Suasana Qatar yang digambarkan secara luas, ramah dan inklusif itu, belum pernah terjadi pada piala dunia sebelumnya. Terbukti keluarga dan wanita, merasakan paling aman menonton sepak bola untuk pertama kalinya.
Coba tengok keakraban yang dipertontonkan supporter AS dan Iran sebelum dan sesudah AS vs Iran bertanding. Mereka tetap saja bernyanyi dan berjoged bersama. Lalu bandingkan dengan supporter Inggris dan Wales yang bentrok secara brutal. Padahal pertandingan Inggris vs Wales, masih tiga hari kemudian.
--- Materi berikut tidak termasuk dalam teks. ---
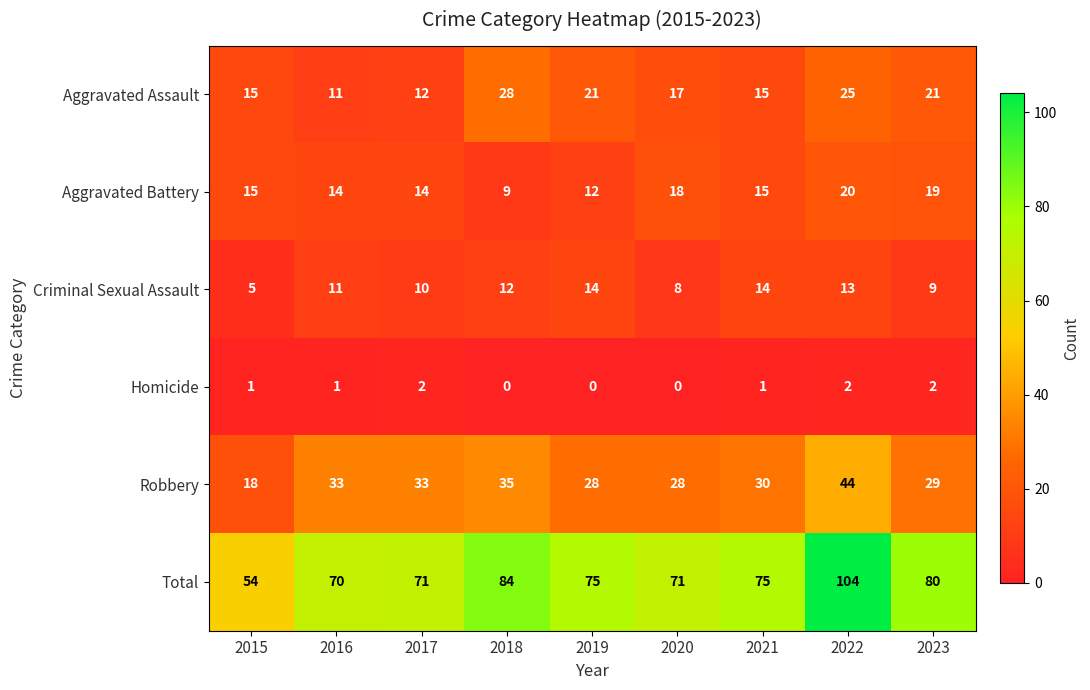

Rank the series by their maximum value, from lowest to highest.

Homicide, Criminal Sexual Assault, Aggravated Battery, Aggravated Assault, Robbery, Total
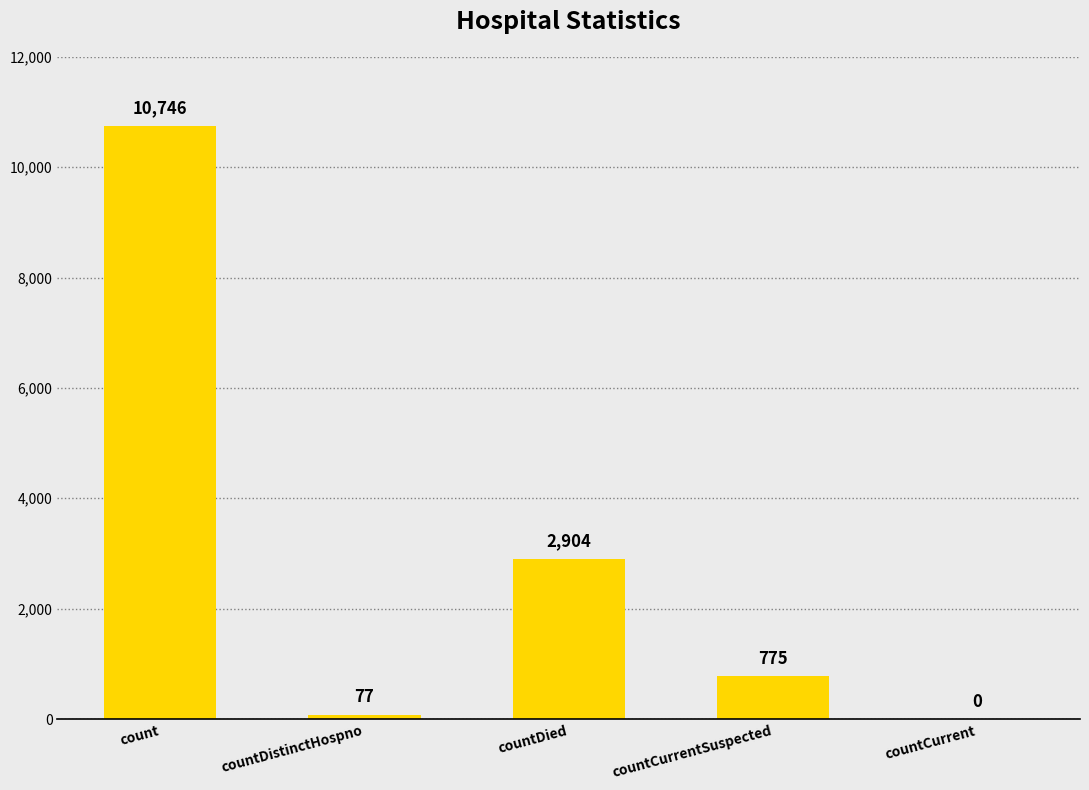

The value at countCurrentSuspected is 775. True or false?

True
Lucu, sebab piala dunianya di Qatar, sedang bentroknya terjadi di sebuah bar di Canary Island, Spanyol. Tentu semua maklum penyebab bentrok itu terjadi. Pada akhirnya, penonton piala dunia di Qatar pun menyadari, mengapa otoritas Qatar melarang penjualan alkohol selama turnamen berlangsung.
Menurut CJ Werleman yang mengaku seorang ateis itu, kebersamaan yang ramah dan inklusif, serta saling menghormati dalam ketulusan, ditemukan di Qatar karena ajaran Islam. Islamlah satu-satunya agama di dunia ini yang tak bisa dibajak oleh rasisme.
Mengapa? Sebab dalam pandangannya, Islam tidak hanya mempromosikan penegakan keadilan dan penghargaan terhadap hak asasi manusia, tetapi juga mengajarkan bagaimana hidup bersama dalam damai dan harmoni, tanpa memandang ras, kelas, dan kepercayaan.
Apa yang terjadi kemudian? Setelah mengalami realitas Qatar sesungguhnya, penonton asing, terutama dari Barat, kemudian menyimpulkan bahwa mereka selama ini telah dibohongi oleh media-media di negaranya tentang Islam.
Mereka pun lantas mencari tahu apa itu Islam di Qatar. Dampaknya, dilaporkan ada sampai seribuan memutuskan memeluk Islam. Terhadap fenomena itu, muncul jokes di kalangan mereka sendiri. “Datang sebagai David, pulang sebagai Dawud.”
Melalui Piala Dunia Qatar, Islam telah berhasil mempertontonkan sekaligus mengajarkan kepada penonton global tentang ahlak Islam. Dan, sebagai suatu kebenaran, Islam memiliki cara unik untuk mengungkapkan diri kepada para pembencinya.